Meanwhile, investment banking firm Lehman Brothers last year introduced Encore to draw "off-ramped" women back to work, a program spurred by task force research and its own executives' complaints that, "I just can't find women at this [senior] level," says Anne Erni, Lehman's chief diversity officer and a task force co-chair.

"Encore says we value women who've left the workforce as a talent pool," she says. "We're also saying to young women that the landscape isn't always going to be the same," that they will be able to flex in and out of jobs in a profession known for long hours.

Lehman last year held one-day meetings in New York and London, attended by 115 women who'd left Lehman or other financial-services companies no more than three years earlier. The events featured an update on financial-world trends by Lehman executives and a workshop "to help women remarket who they are without having to apologize for taking time off," Erni says.

The results? Lehman has hired 16 or so women, half of them in telecommuting or other flexible arrangements, and built a new candidate pool. It plans to repeat the New York and London events this fall and hold one in Tokyo in early 2007.

For minorities, task force members' programs range from mandatory diversity training for top executives (Ernst & Young) to employee affinity groups (GE) and paid sabbaticals to work at nonprofits (American Express).

Pitney Bowes Inc., the Stamford, Conn.-based mail and document management company, uses an "internal resume" to learn about the skills employees gain outside work. Internal applicants can list volunteer work in addition to formal job experience on the document to give hiring managers a full picture of who they are, says Susan L. Johnson, vice president of strategic talent management and diversity leadership.

"Employees feel more open to bringing up external leadership experience, and hiring managers are more receptive to the data," she says. The internal resume is also a tool to identify potential executives for succession-planning purposes.

The internal resume and another program that matches rising leaders with board positions at nonprofits show that Pitney Bowes values the many minorities and other employees who are active volunteers in their communities, Johnson says. The example starts at the top: Pitney Bowes Chairman and CEO Michael J. Critelli is chairman of the National Urban League, in addition to other volunteer posts.

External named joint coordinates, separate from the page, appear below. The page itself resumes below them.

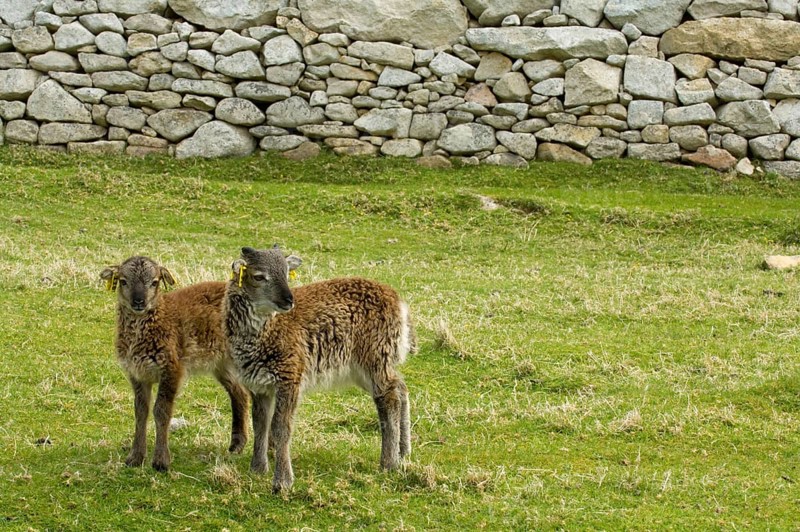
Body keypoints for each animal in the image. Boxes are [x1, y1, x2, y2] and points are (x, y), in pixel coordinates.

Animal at [100, 256, 249, 471]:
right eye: (123, 281)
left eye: (154, 282)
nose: (139, 301)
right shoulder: (137, 373)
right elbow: (140, 411)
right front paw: (135, 458)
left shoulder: (172, 368)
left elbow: (161, 411)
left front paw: (161, 461)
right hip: (223, 363)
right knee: (240, 394)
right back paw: (237, 445)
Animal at [222, 246, 415, 492]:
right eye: (258, 276)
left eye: (286, 273)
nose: (288, 300)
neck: (269, 332)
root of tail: (398, 302)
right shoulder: (259, 385)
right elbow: (260, 425)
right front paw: (257, 469)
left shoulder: (290, 377)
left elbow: (280, 427)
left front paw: (282, 481)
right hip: (364, 367)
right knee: (400, 387)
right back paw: (403, 452)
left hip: (375, 357)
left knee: (388, 397)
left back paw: (388, 463)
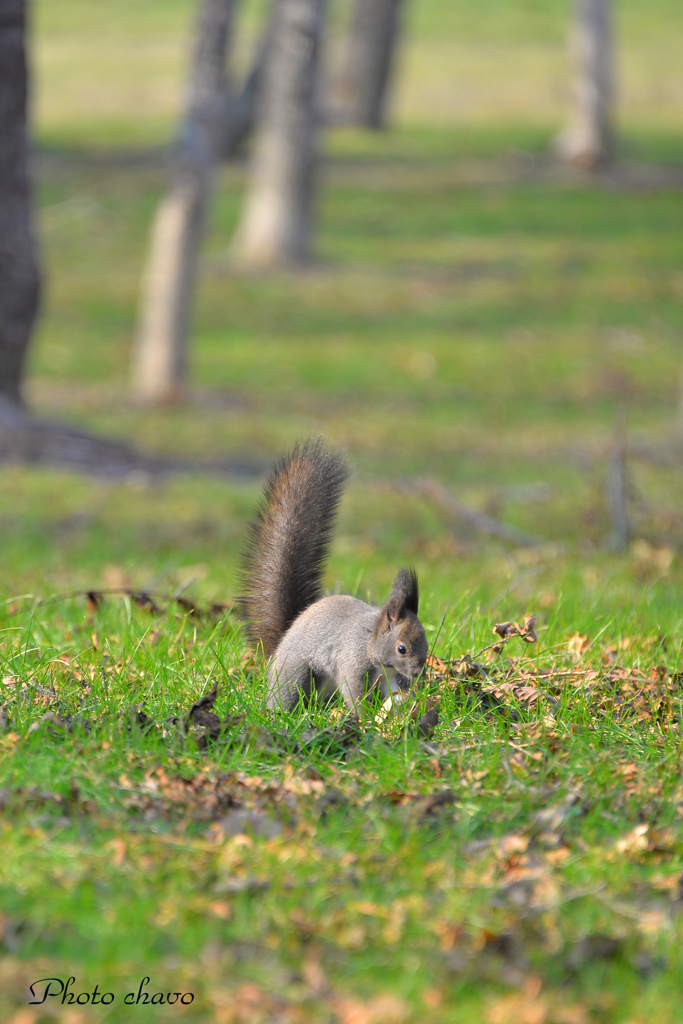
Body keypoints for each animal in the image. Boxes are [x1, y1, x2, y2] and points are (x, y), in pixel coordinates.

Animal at [240, 438, 428, 712]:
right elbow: (353, 691)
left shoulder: (391, 676)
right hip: (295, 674)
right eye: (401, 649)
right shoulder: (352, 661)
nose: (417, 674)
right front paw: (363, 716)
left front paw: (406, 704)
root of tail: (277, 651)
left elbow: (394, 692)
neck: (370, 641)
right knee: (288, 694)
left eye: (426, 643)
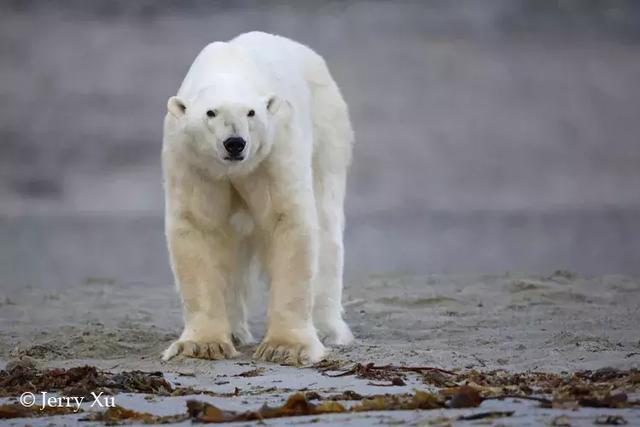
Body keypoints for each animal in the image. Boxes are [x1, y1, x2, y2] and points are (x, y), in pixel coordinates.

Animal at [161, 31, 356, 364]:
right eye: (211, 112)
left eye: (251, 113)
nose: (235, 143)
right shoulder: (192, 160)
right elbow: (199, 225)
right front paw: (203, 345)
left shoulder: (274, 149)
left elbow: (286, 219)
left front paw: (285, 347)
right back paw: (236, 331)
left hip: (328, 129)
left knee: (327, 228)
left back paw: (329, 329)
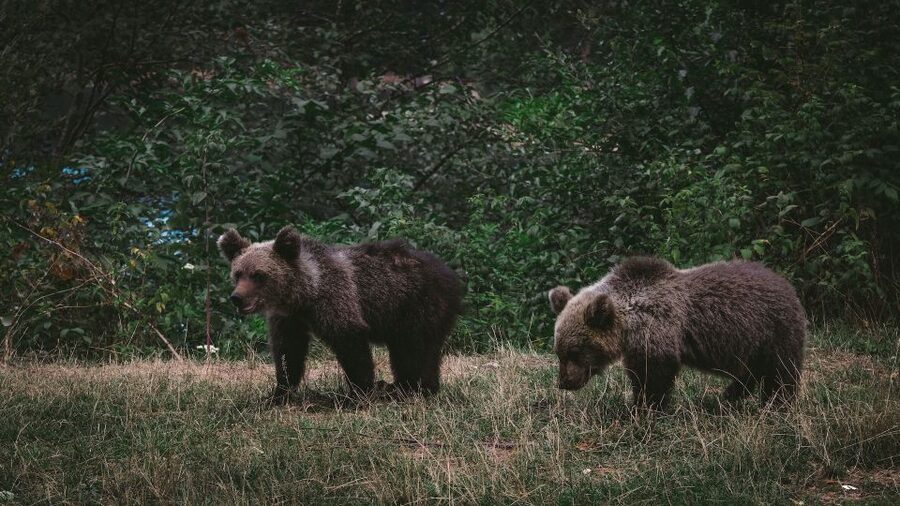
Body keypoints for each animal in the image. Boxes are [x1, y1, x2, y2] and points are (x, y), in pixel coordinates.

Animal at [218, 226, 462, 405]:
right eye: (238, 273)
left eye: (258, 275)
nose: (237, 297)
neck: (305, 293)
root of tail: (450, 273)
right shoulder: (289, 319)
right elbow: (288, 352)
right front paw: (277, 393)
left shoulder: (335, 300)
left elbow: (351, 343)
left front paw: (358, 393)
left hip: (415, 305)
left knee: (413, 349)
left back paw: (409, 388)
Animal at [548, 257, 806, 410]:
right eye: (559, 351)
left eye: (575, 351)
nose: (563, 382)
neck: (629, 323)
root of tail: (786, 283)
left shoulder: (658, 330)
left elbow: (653, 376)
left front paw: (644, 407)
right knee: (751, 371)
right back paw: (730, 394)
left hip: (773, 331)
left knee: (779, 372)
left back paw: (776, 403)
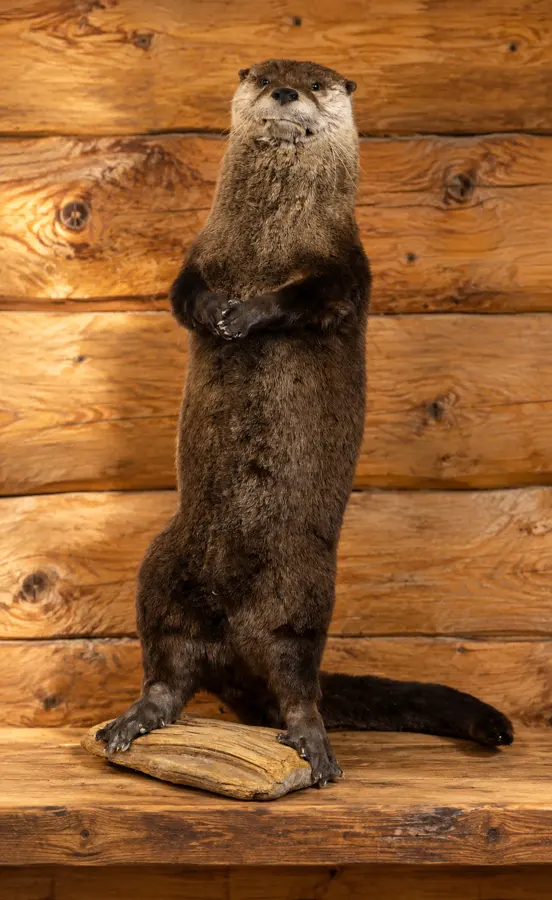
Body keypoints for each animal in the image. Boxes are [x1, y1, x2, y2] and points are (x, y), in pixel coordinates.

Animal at [97, 60, 513, 785]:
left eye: (317, 83)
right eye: (263, 75)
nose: (286, 91)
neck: (266, 241)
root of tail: (233, 646)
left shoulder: (346, 265)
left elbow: (311, 298)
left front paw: (245, 314)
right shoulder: (197, 251)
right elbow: (181, 294)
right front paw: (214, 310)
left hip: (303, 597)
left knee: (298, 682)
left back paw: (315, 747)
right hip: (162, 570)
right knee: (168, 666)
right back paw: (136, 720)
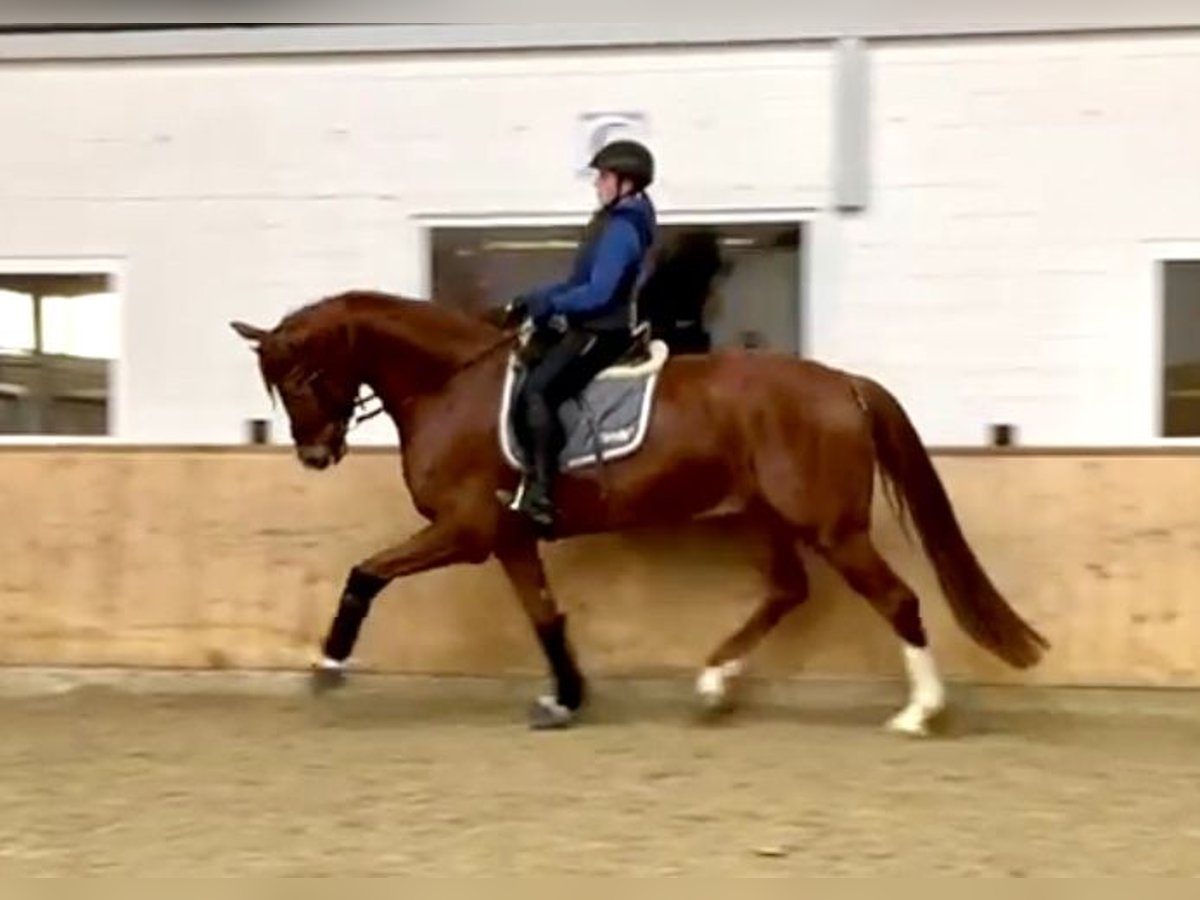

The expanded resume provides a more rounded view of employees' skills -- skills that managers might not know of otherwise and that could be transferable at work. Johnson, for example, has honed strategic planning and communication skills in volunteer positions at her church, reinforcing some of the skills she uses on the job.

As the task force shows, there's no one right way to promote diversity. All it takes is a dedicated HR executive to lead the charge: to benchmark the progress of women and minorities, come up with creative programs, sell them to the CEO and train line managers to implement them successfully.

"It has to start with a recognition that it's a strategic issue. ... This is aligning human capital to win in the marketplace," Luce says. "HR needs to get in the game and come up with solutions."